Semangat untuk mempatenkan motif batik di daerah-daerah harus terus didorong. Teringatlah kita kepada Malaysia. Demi memiliki identitas, negara itu gencar mengklaim batik, reog, tari pendet, beberapa judul lagu, dan angklung sebagai milik sendiri. Kita desak Malaysia meminta maaf. Dengan bermacam dalih, mereka meminta maaf walaupun pada saat bersamaan terus mencari celah kelalaian kita. Jajak pendapat Kompas (31/8/2009) menunjukkan reaksi keras atas dipakainya simbol-simbol kebudayaan lokal Indonesia dalam iklan pariwisata Malaysia. Kita bangga atas kekayaan budaya kita, sebaliknya kita tidak mengenali dan memanfaatkannya.
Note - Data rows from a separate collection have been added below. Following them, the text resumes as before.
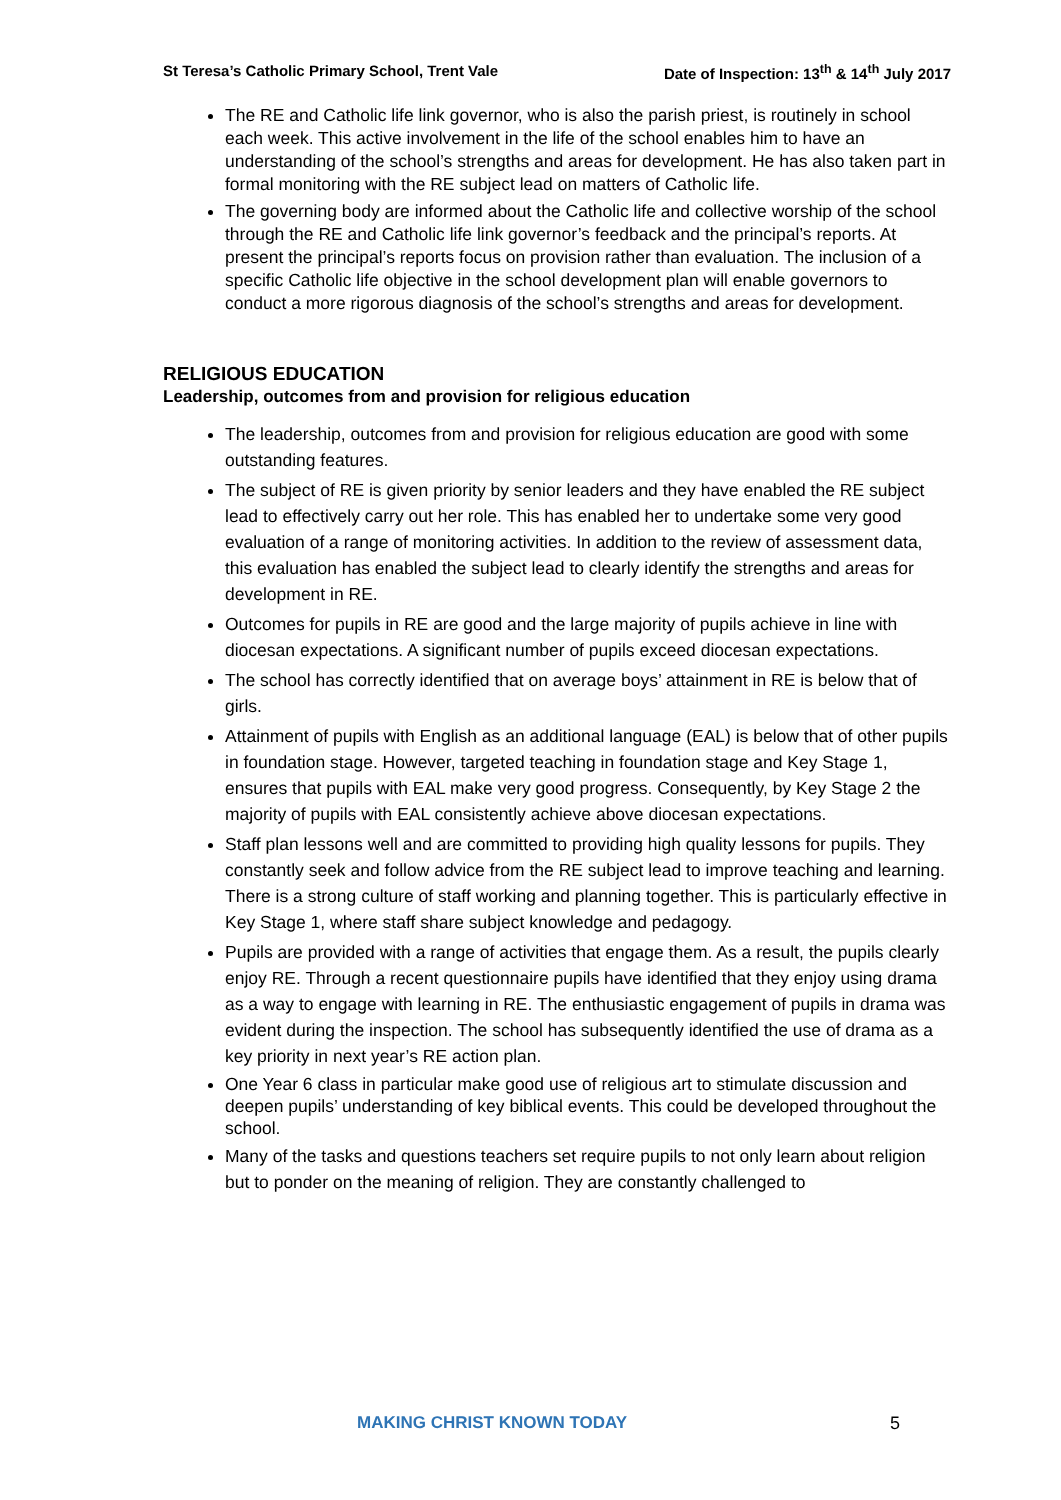St Teresa’s Catholic Primary School, Trent Vale Date of Inspection: 13<sup>th</sup> & 14<sup>th</sup> July 2017
The RE and Catholic life link governor, who is also the parish priest, is routinely in school each week. This active involvement in the life of the school enables him to have an understanding of the school’s strengths and areas for development. He has also taken part in formal monitoring with the RE subject lead on matters of Catholic life.
The governing body are informed about the Catholic life and collective worship of the school through the RE and Catholic life link governor’s feedback and the principal’s reports. At present the principal’s reports focus on provision rather than evaluation. The inclusion of a specific Catholic life objective in the school development plan will enable governors to conduct a more rigorous diagnosis of the school’s strengths and areas for development.
RELIGIOUS EDUCATION
Leadership, outcomes from and provision for religious education
The leadership, outcomes from and provision for religious education are good with some outstanding features.
The subject of RE is given priority by senior leaders and they have enabled the RE subject lead to effectively carry out her role. This has enabled her to undertake some very good evaluation of a range of monitoring activities. In addition to the review of assessment data, this evaluation has enabled the subject lead to clearly identify the strengths and areas for development in RE.
Outcomes for pupils in RE are good and the large majority of pupils achieve in line with diocesan expectations. A significant number of pupils exceed diocesan expectations.
The school has correctly identified that on average boys’ attainment in RE is below that of girls.
Attainment of pupils with English as an additional language (EAL) is below that of other pupils in foundation stage. However, targeted teaching in foundation stage and Key Stage 1, ensures that pupils with EAL make very good progress. Consequently, by Key Stage 2 the majority of pupils with EAL consistently achieve above diocesan expectations.
Staff plan lessons well and are committed to providing high quality lessons for pupils. They constantly seek and follow advice from the RE subject lead to improve teaching and learning. There is a strong culture of staff working and planning together. This is particularly effective in Key Stage 1, where staff share subject knowledge and pedagogy.
Pupils are provided with a range of activities that engage them. As a result, the pupils clearly enjoy RE. Through a recent questionnaire pupils have identified that they enjoy using drama as a way to engage with learning in RE. The enthusiastic engagement of pupils in drama was evident during the inspection. The school has subsequently identified the use of drama as a key priority in next year’s RE action plan.
One Year 6 class in particular make good use of religious art to stimulate discussion and deepen pupils’ understanding of key biblical events. This could be developed throughout the school.
Many of the tasks and questions teachers set require pupils to not only learn about religion but to ponder on the meaning of religion. They are constantly challenged to
MAKING CHRIST KNOWN TODAY 5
Kata kuncinya kelalaian. Kita lalai tidak mengenal budaya sendiri, alih-alih mengurus hak kekayaan intelektual dan hak cipta. Sementara Malaysia, yang bangga atas kemajuan ekonomi, bermasalah ketika tidak memiliki identitas budaya. Padahal sebuah bangsa menjadi besar jika memiliki identitas yang kuat. Untuk menghindarkan klaim negara lain terhadap produk budaya nasional, Indonesia perlu segera mematenkannya di lembaga internasional. Kalau lalai, negara lain seperti Malaysia akan mengklaimnya sebagai produk budaya mereka.
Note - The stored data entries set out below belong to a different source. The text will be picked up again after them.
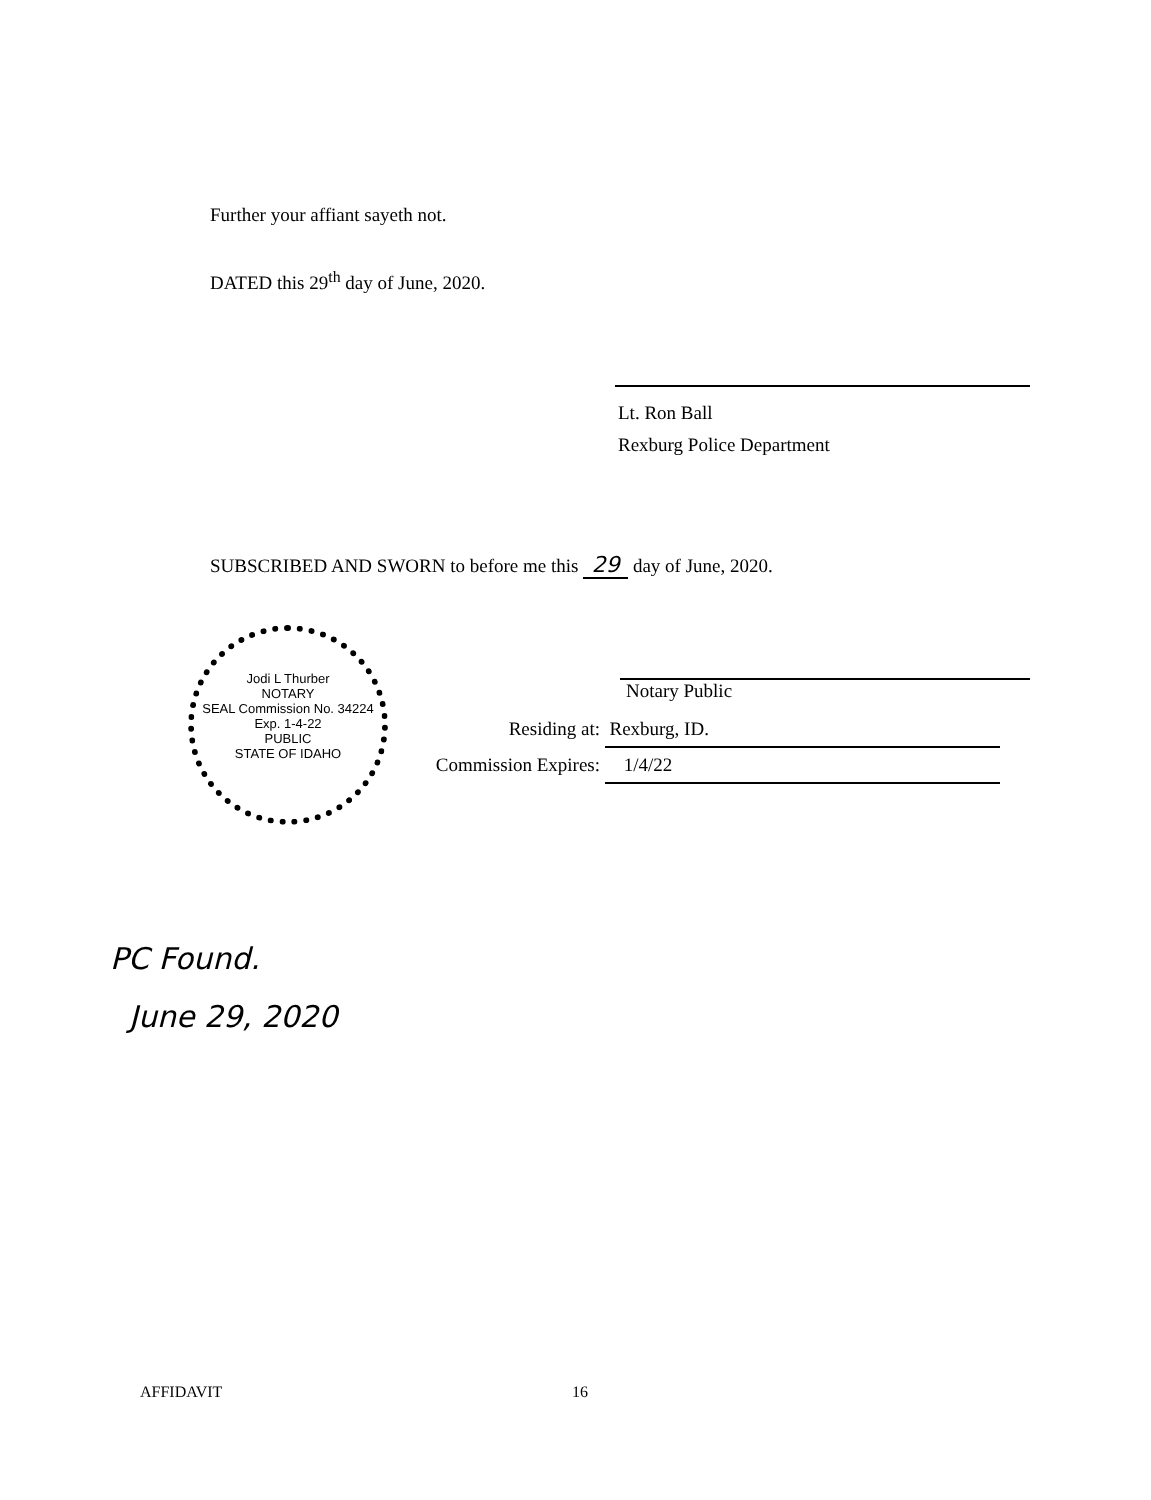Further your affiant sayeth not.
DATED this 29<sup>th</sup> day of June, 2020.
Lt. Ron Ball
Rexburg Police Department
SUBSCRIBED AND SWORN to before me this 29 day of June, 2020.
Jodi L Thurber
NOTARY
SEAL Commission No. 34224
Exp. 1-4-22
PUBLIC
STATE OF IDAHO
Notary Public
Residing at: Rexburg, ID.
Commission Expires: 1/4/22
PC Found.
June 29, 2020
AFFIDAVIT 16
Contoh-contoh di atas menunjukkan urgensi dan perlu proaktifnya pendataan dan perlindungan hak cipta atas karya pribadi dan hak paten atas karya komunal. Kalau lalai, tidak saja kekayaan budaya hilang, bahkan berakibat buruk hilangnya identitas budaya kita.
Prosedur yang ditempuh untuk pengakuan itu dilakukan sesuai Konvensi Unesco tahun 2003 tentang Warisan Budaya Tak Benda. Konvensi Unesco tersebut telah diratifikasi oleh pemerintah melalui PP Nomor 78 Tahun 2007 dan, terhitung 15 Januari 2008, Indonesia resmi menjadi Negara Pihak Konvensi. Dengan demikian, Indonesia berhak menominasikan mata budayanya untuk dicantumkan dalam daftar representatif Unesco.
UU. Nomor 19 Tahun 2002 tentang Hak Cipta menjamin perlindungan hak kekayaan intelektual komunal ataupun personal. Daerah diberi kebebasan mendaftarkan agar mendapat perlindungan sebagai kekayaan budaya bangsa. Upaya itu sudah dilakukan Pemerintah Provinsi Daerah Istimewa Yogyakarta (DIY) dan Pemprov Bali. DIY menyangkut batik gaya Yogyakarta, sedangkan Bali terkati dengan tarian dan tetabuhan musik. Dalam UU ini, hak cipta didefinisikan sebagai, "Hak eksklusif bagi pencipta atau penerima hak untuk mengumumkan atau memperbanyak ciptaannya atau memberikan izin untuk itu dengan tidak mengurangi pembatasan-pembatasan menurut peraturan perundang-undangan yang berlaku" (pasal 1 ayat 1).